**PROBLEM DETAILS:** Among the records that follow, find the line with "width:88px; display:flex; align-items:center;" and the line with "padding:0 12px; gap:9px;". Set down those lines and all lines between them exactly, without adding anything.

Front-end code change data
------------------------------------------------------------
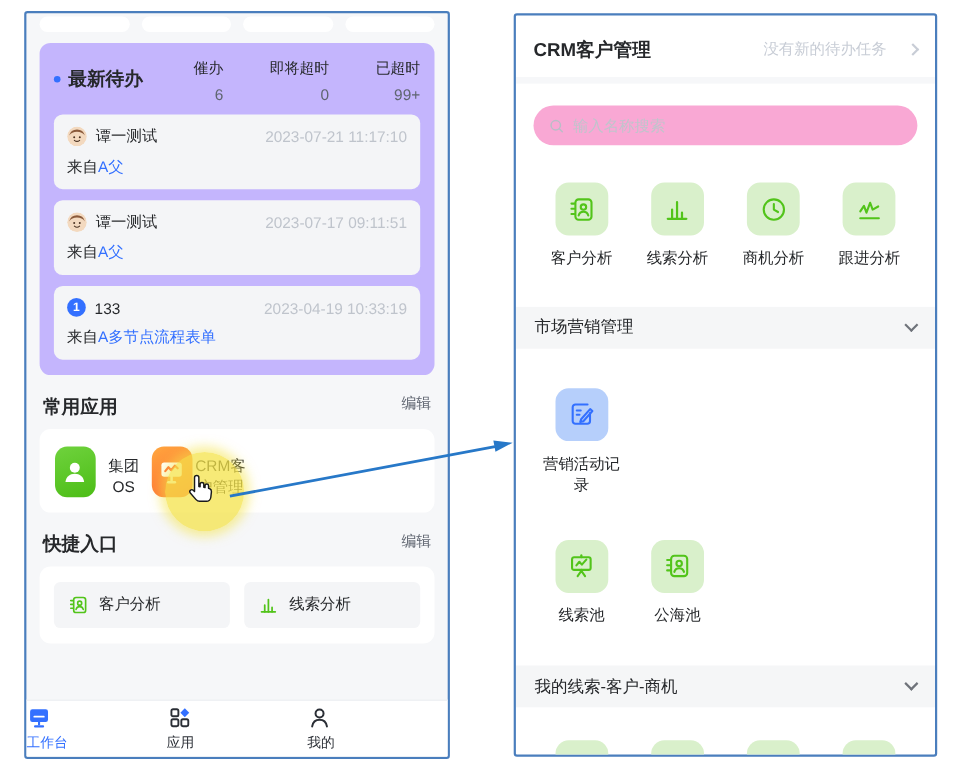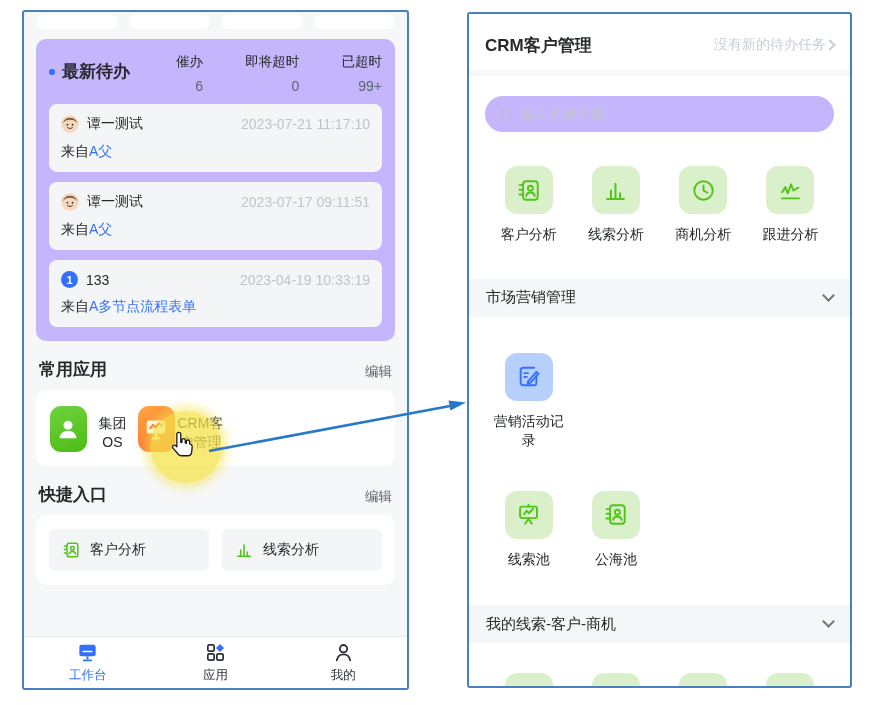--- a/index.html
+++ b/index.html
@@ -29,50 +29,50 @@
   .todo-item { background:#f4f5f7; border-radius:8px; padding:11px 12px; margin-top:10px; font-size:14px; cursor:pointer; }
   .ti-row1 { display:flex; align-items:center; }
   .avatar { width:18px; height:18px; border-radius:50%; margin-right:8px; flex:0 0 auto; overflow:hidden; }
   .num-badge { width:17px; height:17px; border-radius:50%; background:#3370ff; color:#fff; font-size:11px; font-weight:bold;
                display:flex; align-items:center; justify-content:center; margin-right:8px; flex:0 0 auto; }
   .ti-name { color:#26282b; }
   .ti-time { margin-left:auto; color:#bfc4cc; }
   .ti-row2 { margin-top:10px; color:#26282b; }
   .link { color:#3370ff; cursor:pointer; }
 
-  .section-head { display:flex; align-items:flex-end; justify-content:space-between; margin:17px 15px 9px; }
+  .section-head { display:flex; align-items:flex-start; justify-content:space-between; margin:17px 15px 9px; }
   .section-title { font-size:17px; font-weight:bold; }
   .edit-link { font-size:13.5px; color:#5f6570; cursor:pointer; }
 
   .apps-card { background:#fff; border-radius:10px; margin:0 12px; padding:16px 14px 14px; display:flex; }
   .app { width:88px; display:flex; align-items:center; cursor:pointer; }
   .app-icon { width:46px; height:46px; border-radius:11px; display:flex; align-items:center; justify-content:center; }
   .app-icon.green  { background:linear-gradient(160deg,#6fd23d,#4cbd16); }
   .app-icon.orange { background:linear-gradient(150deg,#ffa83e,#ff6233); }
   .app-label { margin-top:8px; font-size:14px; text-align:center; line-height:1.35; width:64px; }
 
   .entries-card { background:#fff; border-radius:10px; margin:0 12px; padding:14px 13px; display:flex; gap:13px; }
   .entry { flex:1; height:42px; background:#f4f5f7; border-radius:6px; display:flex; align-items:center;
            padding:0 12px; gap:9px; font-size:14px; cursor:pointer; }
 
   .tabbar { position:absolute; left:0; right:0; bottom:0; height:52px; background:#fff; border-top:1px solid #e9ebf0; display:flex; }
-  .tab { flex:1; display:flex; flex-direction:column; align-items:center; justify-content:center; gap:3px;
+  .tab { flex:1; display:flex; flex-direction:column; align-items:flex-start; justify-content:center; gap:3px;
          font-size:12.5px; color:#2b2f36; cursor:pointer; }
   .tab.active { color:#3370ff; }
 
   
   .rp-inner { padding:14px 16px 0; }
   .rp-head { display:flex; align-items:center; justify-content:space-between; height:34px; }
   .rp-title { font-size:17px; font-weight:bold; }
-  .rp-status { display:flex; align-items:center; gap:0; font-size:14px; color:#c8cdd6; cursor:pointer; }
+  .rp-status { display:flex; align-items:center; gap:20px; font-size:14px; color:#c8cdd6; cursor:pointer; }
   .chev-r { width:8px; height:8px; border-top:2px solid #c8cdd6; border-right:2px solid #c8cdd6; transform:rotate(45deg); }
 
   .rp-strip { height:6px; background:#f6f7f9; margin:8px -16px 0; }
 
-  .searchbar { margin-top:20px; height:36px; background:#c4b5fd; border-radius:18px; display:flex; align-items:center;
+  .searchbar { margin-top:20px; height:36px; background:#f9a8d4; border-radius:18px; display:flex; align-items:center;
                padding:0 13px; gap:7px;justify-content:center; }
   .searchbar input { border:0; background:transparent; outline:0; font-size:14px; width:100%; color:#26282b; }
   .searchbar input::placeholder { color:#c0c4cc; }
 
   .grid4 { display:grid; grid-template-columns:repeat(4,1fr); }
   .gitem { display:flex; flex-direction:column; align-items:center; cursor:pointer; }
   .gicon { width:48px; height:48px; border-radius:12px; background:#d9f0cb; display:flex; align-items:center; justify-content:center; }
   .gicon.blue { background:#b6cffb; }
   .glabel { margin-top:11px; font-size:14px; text-align:center; line-height:1.4; width:72px; }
------------------------------------------------------------
**EXPECTED ANSWER:**
   .app { width:88px; display:flex; align-items:center; cursor:pointer; }
   .app-icon { width:46px; height:46px; border-radius:11px; display:flex; align-items:center; justify-content:center; }
   .app-icon.green  { background:linear-gradient(160deg,#6fd23d,#4cbd16); }
   .app-icon.orange { background:linear-gradient(150deg,#ffa83e,#ff6233); }
   .app-label { margin-top:8px; font-size:14px; text-align:center; line-height:1.35; width:64px; }
 
   .entries-card { background:#fff; border-radius:10px; margin:0 12px; padding:14px 13px; display:flex; gap:13px; }
   .entry { flex:1; height:42px; background:#f4f5f7; border-radius:6px; display:flex; align-items:center;
            padding:0 12px; gap:9px; font-size:14px; cursor:pointer; }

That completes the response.